▸ **Problem requirements**: Reproduce the listing below character for character; drop every image.

▸ **Recorded data**:
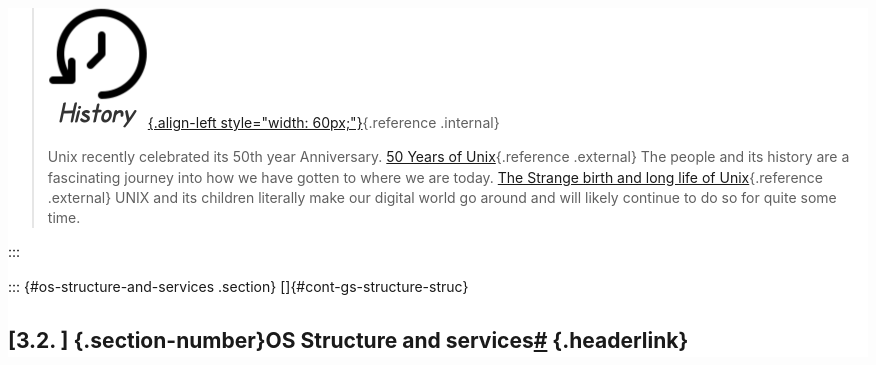 > <div>
>
> [![](../_images/history.png){.align-left style="width: 60px;"}](../_images/history.png){.reference .internal}
>
> Unix recently celebrated its 50th year Anniversary.
> [50 Years of Unix](https://www.bell-labs.com/about/history/innovation-stories/50-years-unix/#gref){.reference .external}
> The people and its history are a fascinating journey into how we have gotten to where we are today.
> [The Strange birth and long life of Unix](https://spectrum.ieee.org/the-strange-birth-and-long-life-of-unix#toggle-gdpr){.reference .external}
> UNIX and its children literally make our digital world go around and will likely continue to do so for quite some time.
>
> </div>

:::

::: {#os-structure-and-services .section}
[]{#cont-gs-structure-struc}

## [3.2. ] {.section-number}OS Structure and services[\#](#os-structure-and-services "Link to this heading") {.headerlink}
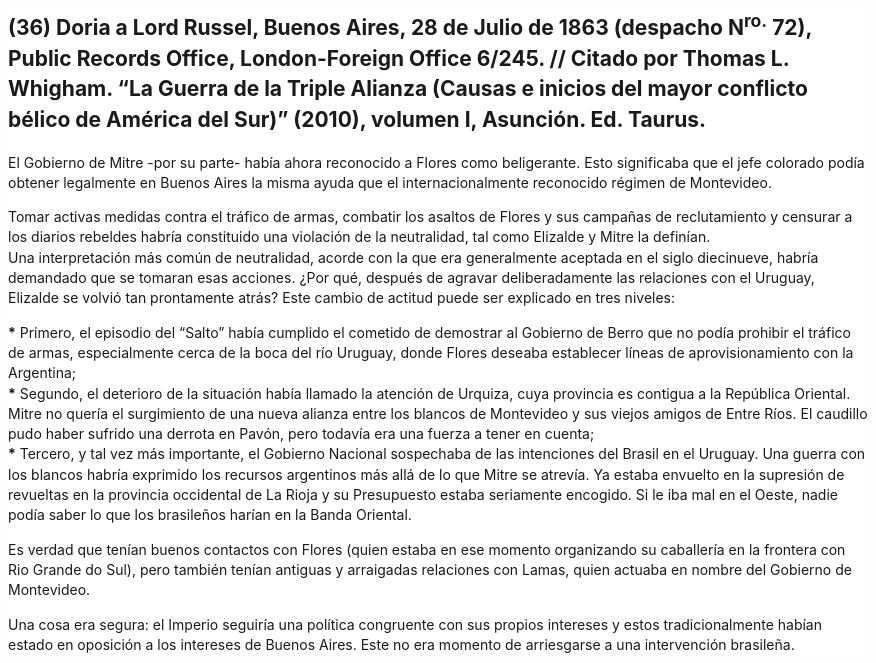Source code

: ## **(36)** Doria a Lord Russel, Buenos Aires, 28 de Julio de 1863 (despacho N<sup>ro.</sup> 72), Public Records Office, London-Foreign Office 6/245. // Citado por Thomas L. Whigham. “La Guerra de la Triple Alianza (Causas e inicios del mayor conflicto bélico de América del Sur)” (2010), volumen I, Asunción. Ed. Taurus.

El Gobierno de Mitre -por su parte- había ahora reconocido a Flores como beligerante. Esto significaba que el jefe colorado podía obtener legalmente en Buenos Aires la misma ayuda que el internacionalmente reconocido régimen de Montevideo.

Tomar activas medidas contra el tráfico de armas, combatir los asaltos de Flores y sus campañas de reclutamiento y censurar a los diarios rebeldes habría constituido una violación de la neutralidad, tal como Elizalde y Mitre la definían.  
Una interpretación más común de neutralidad, acorde con la que era generalmente aceptada en el siglo diecinueve, habría demandado que se tomaran esas acciones. ¿Por qué, después de agravar deliberadamente las relaciones con el Uruguay, Elizalde se volvió tan prontamente atrás? Este cambio de actitud puede ser explicado en tres niveles:

**\*** Primero, el episodio del “Salto” había cumplido el cometido de demostrar al Gobierno de Berro que no podía prohibir el tráfico de armas, especialmente cerca de la boca del río Uruguay, donde Flores deseaba establecer líneas de aprovisionamiento con la Argentina;  
**\*** Segundo, el deterioro de la situación había llamado la atención de Urquiza, cuya provincia es contigua a la República Oriental. Mitre no quería el surgimiento de una nueva alianza entre los blancos de Montevideo y sus viejos amigos de Entre Ríos. El caudillo pudo haber sufrido una derrota en Pavón, pero todavía era una fuerza a tener en cuenta;  
**\*** Tercero, y tal vez más importante, el Gobierno Nacional sospechaba de las intenciones del Brasil en el Uruguay. Una guerra con los blancos habría exprimido los recursos argentinos más allá de lo que Mitre se atrevía. Ya estaba envuelto en la supresión de revueltas en la provincia occidental de La Rioja y su Presupuesto estaba seriamente encogido. Si le iba mal en el Oeste, nadie podía saber lo que los brasileños harían en la Banda Oriental.

Es verdad que tenían buenos contactos con Flores (quien estaba en ese momento organizando su caballería en la frontera con Rio Grande do Sul), pero también tenían antiguas y arraigadas relaciones con Lamas, quien actuaba en nombre del Gobierno de Montevideo.

Una cosa era segura: el Imperio seguiría una política congruente con sus propios intereses y estos tradicionalmente habían estado en oposición a los intereses de Buenos Aires. Este no era momento de arriesgarse a una intervención brasileña.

▸ **Answer space**:
 > <div>
>
> [![](../_images/history.png){.align-left style="width: 60px;"}](../_images/history.png){.reference .internal}
>
> Unix recently celebrated its 50th year Anniversary.
> [50 Years of Unix](https://www.bell-labs.com/about/history/innovation-stories/50-years-unix/#gref){.reference .external}
> The people and its history are a fascinating journey into how we have gotten to where we are today.
> [The Strange birth and long life of Unix](https://spectrum.ieee.org/the-strange-birth-and-long-life-of-unix#toggle-gdpr){.reference .external}
> UNIX and its children literally make our digital world go around and will likely continue to do so for quite some time.
>
> </div>

:::

::: {#os-structure-and-services .section}
[]{#cont-gs-structure-struc}

## [3.2. ] {.section-number}OS Structure and services[\#](#os-structure-and-services "Link to this heading") {.headerlink}
Source code

: ## **(36)** Doria a Lord Russel, Buenos Aires, 28 de Julio de 1863 (despacho N<sup>ro.</sup> 72), Public Records Office, London-Foreign Office 6/245. // Citado por Thomas L. Whigham. “La Guerra de la Triple Alianza (Causas e inicios del mayor conflicto bélico de América del Sur)” (2010), volumen I, Asunción. Ed. Taurus.

El Gobierno de Mitre -por su parte- había ahora reconocido a Flores como beligerante. Esto significaba que el jefe colorado podía obtener legalmente en Buenos Aires la misma ayuda que el internacionalmente reconocido régimen de Montevideo.

Tomar activas medidas contra el tráfico de armas, combatir los asaltos de Flores y sus campañas de reclutamiento y censurar a los diarios rebeldes habría constituido una violación de la neutralidad, tal como Elizalde y Mitre la definían.  
Una interpretación más común de neutralidad, acorde con la que era generalmente aceptada en el siglo diecinueve, habría demandado que se tomaran esas acciones. ¿Por qué, después de agravar deliberadamente las relaciones con el Uruguay, Elizalde se volvió tan prontamente atrás? Este cambio de actitud puede ser explicado en tres niveles:

**\*** Primero, el episodio del “Salto” había cumplido el cometido de demostrar al Gobierno de Berro que no podía prohibir el tráfico de armas, especialmente cerca de la boca del río Uruguay, donde Flores deseaba establecer líneas de aprovisionamiento con la Argentina;  
**\*** Segundo, el deterioro de la situación había llamado la atención de Urquiza, cuya provincia es contigua a la República Oriental. Mitre no quería el surgimiento de una nueva alianza entre los blancos de Montevideo y sus viejos amigos de Entre Ríos. El caudillo pudo haber sufrido una derrota en Pavón, pero todavía era una fuerza a tener en cuenta;  
**\*** Tercero, y tal vez más importante, el Gobierno Nacional sospechaba de las intenciones del Brasil en el Uruguay. Una guerra con los blancos habría exprimido los recursos argentinos más allá de lo que Mitre se atrevía. Ya estaba envuelto en la supresión de revueltas en la provincia occidental de La Rioja y su Presupuesto estaba seriamente encogido. Si le iba mal en el Oeste, nadie podía saber lo que los brasileños harían en la Banda Oriental.

Es verdad que tenían buenos contactos con Flores (quien estaba en ese momento organizando su caballería en la frontera con Rio Grande do Sul), pero también tenían antiguas y arraigadas relaciones con Lamas, quien actuaba en nombre del Gobierno de Montevideo.

Una cosa era segura: el Imperio seguiría una política congruente con sus propios intereses y estos tradicionalmente habían estado en oposición a los intereses de Buenos Aires. Este no era momento de arriesgarse a una intervención brasileña.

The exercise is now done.